Estas ações têm sido identificadas em grandes eventos da política internacional, como as eleições americanas de 2010, a eleição de Donald Trump em 2016 e o plebiscito de saída do Reino Unido da União Europeia, o Brexit. No Brasil, o cenário não é diferente: ações orquestradas de robôs ocorreram em momentos-chave da política nacional, como a aprovação da Reforma Trabalhista, a greve geral de 2017, as eleições de 2014, o debate sobre o Impeachment e a eleição municipal de São Paulo em 2016, como mostraremos à frente.

COMO PODEM AFETAR NOSSAS VIDAS?

Ao interferir em debates em desenvolvimento nas redes sociais, robôs estão atingindo diretamente os processos políticos e democráticos através da influência da opinião pública. Sua ação pode, por exemplo, produzir uma opinião artificial, ou dimensão irreal de determinada opinião ou figura pública, ao compartilhar versões de determinado tema, que se espalham na rede como se houvesse, dentre a parcela da sociedade ali representada, uma opinião muito forte sobre determinado assunto (Davis et al., 2016). Isso acontece com o compartilhamento coordenado de certa opinião, dando a ela um volume irreal e, consequentemente, influenciando os usuários indecisos sobre o tema e fortalecendo os usuários mais radicais no debate orgânico, dada a localização mais frequentes dos robôs nos polos do debate político.

Os perfis automatizados também promovem a desinformação com a propagação de notícias falsas e campanhas de poluição da rede. Robôs frequentemente usam as redes sociais para reproduzir notícias falsas com o objetivo de influenciar determinada opinião sobre uma pessoa ou tema, ou poluir o debate com informações reais, porém irrelevantes para a discussão em questão. Esta ação, que conta com o compartilhamento de links como principal mecanismo de propagação, tenta evitar ou diminuir o peso do debate sobre determinado assunto. Para isso, os robôs geram um número enorme de informações, que chegam até os usuários simultaneamente às informações reais e relevantes, que acabam tendo seu impacto diminuído. Assim, a atuação de robôs não apenas dissemina notícias falsas, que podem ter efeitos nocivos para a sociedade, mas também busca ativamente impedir que os usuários se informem de maneira adequada.

Outra estratégia comum dos perfis automatizados é o compartilhamento de links maliciosos, que tem como fim o roubo de dados ou informações pessoais. Essas informações podem ser usadas para a criação de novos perfis robôs que tenham características que auxiliem estes robôs a iniciarem conexões nas redes com usuários reais, como fotos de perfil. Uma ação comum e que costuma gerar suspeita sobre a atuação de robôs é a marcação por parte de um usuário desconhecido em um link reduzido, sem identificação clara do seu conteúdo. Esses links podem também, além de roubar informações pessoais para uso na própria rede social, direcionar o usuário para notícias falsas ou sites que usarão o número de acessos para ampliar sua influência na rede (Wang, 2010).

Também já foram detectadas ações de robôs com o objetivo de manipular o mercado de ações. Isso ocorre quando redes de robôs são colocadas em funcionamento para gerar conversas que envolvam de maneira positiva determinada empresa ou tema, manipulando, assim, os sistemas das corretoras de acompanhamento do debate nas redes. Desta forma, ações em questão podem ser valorizadas com base em um otimismo forjado pela ação de robôs.

* **Tarefa A**:
Responda com base no trecho sobre robôs nas redes sociais:
(i) Qual eleição municipal brasileira é citada como um dos momentos de ação orquestrada de robôs?
(ii) Qual é o principal mecanismo de propagação das campanhas de poluição da rede?
(iii) Que mercado, segundo o trecho, robôs já tentaram manipular?
O trecho acima e os registros mais adiante são materiais independentes entre si.

* **Dados exibidos**:
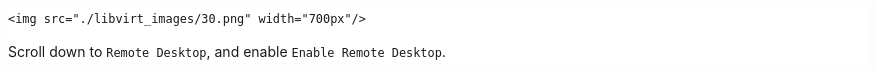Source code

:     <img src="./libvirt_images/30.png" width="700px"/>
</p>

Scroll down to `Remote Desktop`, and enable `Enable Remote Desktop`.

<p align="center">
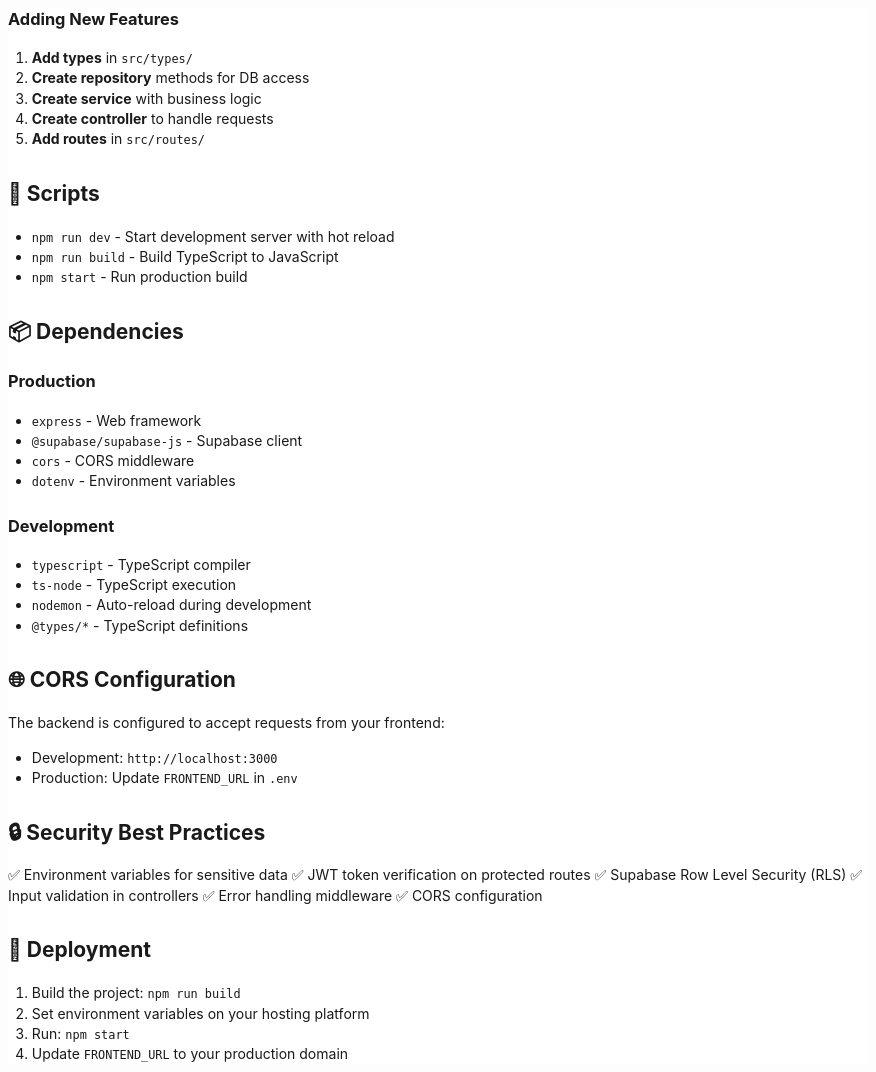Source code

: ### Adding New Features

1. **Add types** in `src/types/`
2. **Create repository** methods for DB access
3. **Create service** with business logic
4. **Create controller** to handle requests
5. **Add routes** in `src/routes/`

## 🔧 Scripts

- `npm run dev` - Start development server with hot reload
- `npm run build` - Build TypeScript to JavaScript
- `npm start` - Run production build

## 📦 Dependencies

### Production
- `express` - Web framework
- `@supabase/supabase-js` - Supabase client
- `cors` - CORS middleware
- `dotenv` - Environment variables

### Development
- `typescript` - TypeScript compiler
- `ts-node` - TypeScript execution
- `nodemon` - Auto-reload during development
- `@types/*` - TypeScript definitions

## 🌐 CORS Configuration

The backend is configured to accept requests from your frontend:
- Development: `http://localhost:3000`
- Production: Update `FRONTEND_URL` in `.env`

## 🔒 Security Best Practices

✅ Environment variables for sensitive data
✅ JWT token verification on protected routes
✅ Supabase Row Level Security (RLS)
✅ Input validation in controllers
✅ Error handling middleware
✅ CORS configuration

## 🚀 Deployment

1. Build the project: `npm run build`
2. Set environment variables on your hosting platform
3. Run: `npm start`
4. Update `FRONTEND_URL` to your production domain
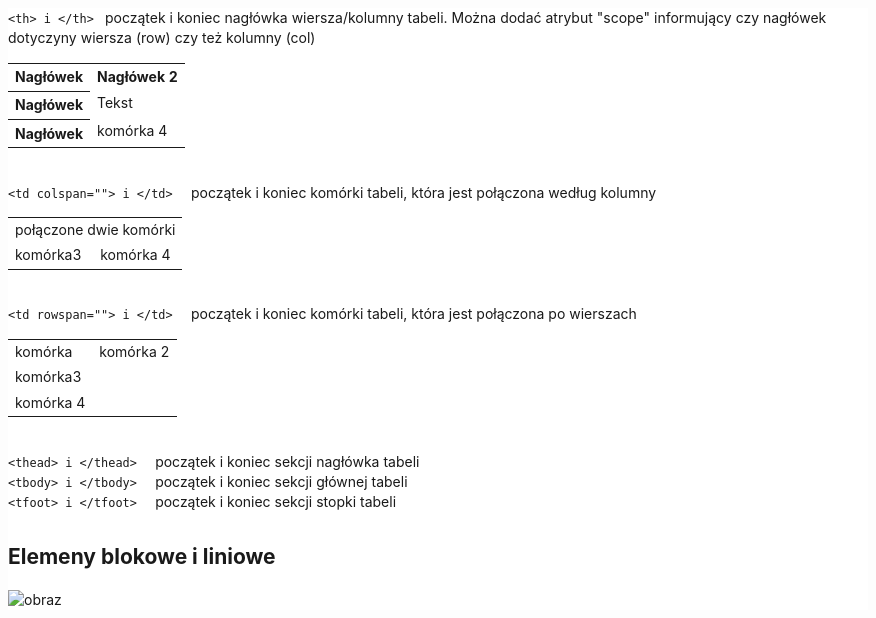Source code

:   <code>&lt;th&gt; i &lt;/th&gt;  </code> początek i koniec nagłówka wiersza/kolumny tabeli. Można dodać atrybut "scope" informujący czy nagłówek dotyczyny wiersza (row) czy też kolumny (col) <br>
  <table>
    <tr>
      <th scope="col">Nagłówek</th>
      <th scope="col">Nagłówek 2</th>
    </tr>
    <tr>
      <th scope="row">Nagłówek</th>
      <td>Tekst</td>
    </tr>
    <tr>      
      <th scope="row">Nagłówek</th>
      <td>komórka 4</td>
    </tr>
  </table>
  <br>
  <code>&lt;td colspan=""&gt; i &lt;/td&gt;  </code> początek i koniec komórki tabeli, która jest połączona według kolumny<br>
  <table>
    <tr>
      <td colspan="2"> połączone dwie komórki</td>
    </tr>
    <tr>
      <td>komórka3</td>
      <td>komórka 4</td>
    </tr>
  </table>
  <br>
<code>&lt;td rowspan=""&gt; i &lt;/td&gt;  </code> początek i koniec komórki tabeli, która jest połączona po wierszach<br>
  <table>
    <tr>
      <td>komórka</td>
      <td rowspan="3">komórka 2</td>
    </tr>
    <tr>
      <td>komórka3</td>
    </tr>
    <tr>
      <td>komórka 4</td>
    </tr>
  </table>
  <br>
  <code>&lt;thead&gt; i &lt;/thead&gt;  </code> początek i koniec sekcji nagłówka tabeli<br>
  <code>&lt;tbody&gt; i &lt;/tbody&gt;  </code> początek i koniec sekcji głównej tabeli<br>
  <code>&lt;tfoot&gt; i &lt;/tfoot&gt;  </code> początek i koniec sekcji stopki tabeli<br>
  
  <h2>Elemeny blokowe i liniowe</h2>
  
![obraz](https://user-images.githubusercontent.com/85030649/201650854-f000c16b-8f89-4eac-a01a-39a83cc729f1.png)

* **Tarefa B**: Por favor, reproduza sem alterações as linhas dos registros que vão da linha com "Adding New Features" até a linha com "## 🌐 CORS Configuration", incluindo as duas.

* **Sua resposta A**:
(i) A eleição municipal de São Paulo em 2016.
(ii) O compartilhamento de links.
(iii) O mercado de ações.

* **Sua resposta B**:
: ### Adding New Features

1. **Add types** in `src/types/`
2. **Create repository** methods for DB access
3. **Create service** with business logic
4. **Create controller** to handle requests
5. **Add routes** in `src/routes/`

## 🔧 Scripts

- `npm run dev` - Start development server with hot reload
- `npm run build` - Build TypeScript to JavaScript
- `npm start` - Run production build

## 📦 Dependencies

### Production
- `express` - Web framework
- `@supabase/supabase-js` - Supabase client
- `cors` - CORS middleware
- `dotenv` - Environment variables

### Development
- `typescript` - TypeScript compiler
- `ts-node` - TypeScript execution
- `nodemon` - Auto-reload during development
- `@types/*` - TypeScript definitions

## 🌐 CORS Configuration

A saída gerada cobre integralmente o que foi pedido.